PROMPT:
For this exercise, set down all the records exactly as given.

INPUT FOR THIS TASK:
——————————
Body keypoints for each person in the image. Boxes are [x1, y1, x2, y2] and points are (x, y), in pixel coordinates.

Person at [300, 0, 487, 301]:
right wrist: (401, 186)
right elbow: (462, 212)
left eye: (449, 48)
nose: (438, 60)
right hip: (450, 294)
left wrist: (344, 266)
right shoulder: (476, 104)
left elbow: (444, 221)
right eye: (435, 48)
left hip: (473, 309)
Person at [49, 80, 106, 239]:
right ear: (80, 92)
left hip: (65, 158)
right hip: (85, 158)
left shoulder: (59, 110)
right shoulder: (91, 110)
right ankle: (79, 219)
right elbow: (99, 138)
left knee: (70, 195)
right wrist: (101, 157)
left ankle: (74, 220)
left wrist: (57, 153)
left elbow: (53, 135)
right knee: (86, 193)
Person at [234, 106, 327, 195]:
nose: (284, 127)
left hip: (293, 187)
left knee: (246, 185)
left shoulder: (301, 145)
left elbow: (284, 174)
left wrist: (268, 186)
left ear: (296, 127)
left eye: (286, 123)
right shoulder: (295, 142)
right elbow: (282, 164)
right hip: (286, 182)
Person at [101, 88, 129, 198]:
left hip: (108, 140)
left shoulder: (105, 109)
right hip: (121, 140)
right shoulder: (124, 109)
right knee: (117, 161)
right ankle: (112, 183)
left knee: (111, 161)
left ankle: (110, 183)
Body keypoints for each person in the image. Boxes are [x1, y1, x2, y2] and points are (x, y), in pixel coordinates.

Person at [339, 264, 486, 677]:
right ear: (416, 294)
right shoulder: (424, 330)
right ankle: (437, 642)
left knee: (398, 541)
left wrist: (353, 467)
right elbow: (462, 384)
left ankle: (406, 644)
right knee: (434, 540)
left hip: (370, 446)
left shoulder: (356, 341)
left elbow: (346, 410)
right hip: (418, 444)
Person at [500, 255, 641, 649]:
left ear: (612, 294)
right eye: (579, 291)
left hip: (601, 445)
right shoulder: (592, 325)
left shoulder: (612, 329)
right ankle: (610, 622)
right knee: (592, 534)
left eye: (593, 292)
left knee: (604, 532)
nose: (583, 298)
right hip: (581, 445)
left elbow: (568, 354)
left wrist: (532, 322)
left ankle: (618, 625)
——————————
ANSWER BELOW:
Body keypoints for each person in the image. Boxes are [x1, y1, x2, y2] and points are (x, y), in pixel coordinates.

Person at [300, 0, 487, 301]:
right wrist: (401, 186)
right elbow: (462, 212)
left eye: (449, 48)
nose: (438, 60)
right hip: (450, 294)
left wrist: (344, 266)
right shoulder: (476, 104)
left elbow: (444, 221)
right eye: (435, 48)
left hip: (473, 309)
Person at [49, 80, 106, 239]:
right ear: (80, 92)
left hip: (65, 158)
right hip: (85, 158)
left shoulder: (59, 110)
right shoulder: (91, 110)
right ankle: (79, 219)
right elbow: (99, 138)
left knee: (70, 195)
right wrist: (101, 157)
left ankle: (74, 220)
left wrist: (57, 153)
left elbow: (53, 135)
right knee: (86, 193)
Person at [234, 106, 327, 195]:
nose: (284, 127)
left hip: (293, 187)
left knee: (246, 185)
left shoulder: (301, 145)
left elbow: (284, 174)
left wrist: (268, 186)
left ear: (296, 127)
left eye: (286, 123)
right shoulder: (295, 142)
right elbow: (282, 164)
right hip: (286, 182)
Person at [101, 88, 129, 198]:
left hip: (108, 140)
left shoulder: (105, 109)
right hip: (121, 140)
right shoulder: (124, 109)
right knee: (117, 161)
right ankle: (112, 183)
left knee: (111, 161)
left ankle: (110, 183)
Body keypoints for each person in the image. Boxes are [x1, y1, x2, y2] and points are (x, y), in pixel coordinates.

Person at [339, 264, 486, 677]:
right ear: (416, 294)
right shoulder: (424, 330)
right ankle: (437, 642)
left knee: (398, 541)
left wrist: (353, 467)
right elbow: (462, 384)
left ankle: (406, 644)
right knee: (434, 540)
left hip: (370, 446)
left shoulder: (356, 341)
left elbow: (346, 410)
right hip: (418, 444)
Person at [500, 255, 641, 649]:
left ear: (612, 294)
right eye: (579, 291)
left hip: (601, 445)
right shoulder: (592, 325)
left shoulder: (612, 329)
right ankle: (610, 622)
right knee: (592, 534)
left eye: (593, 292)
left knee: (604, 532)
nose: (583, 298)
right hip: (581, 445)
left elbow: (568, 354)
left wrist: (532, 322)
left ankle: (618, 625)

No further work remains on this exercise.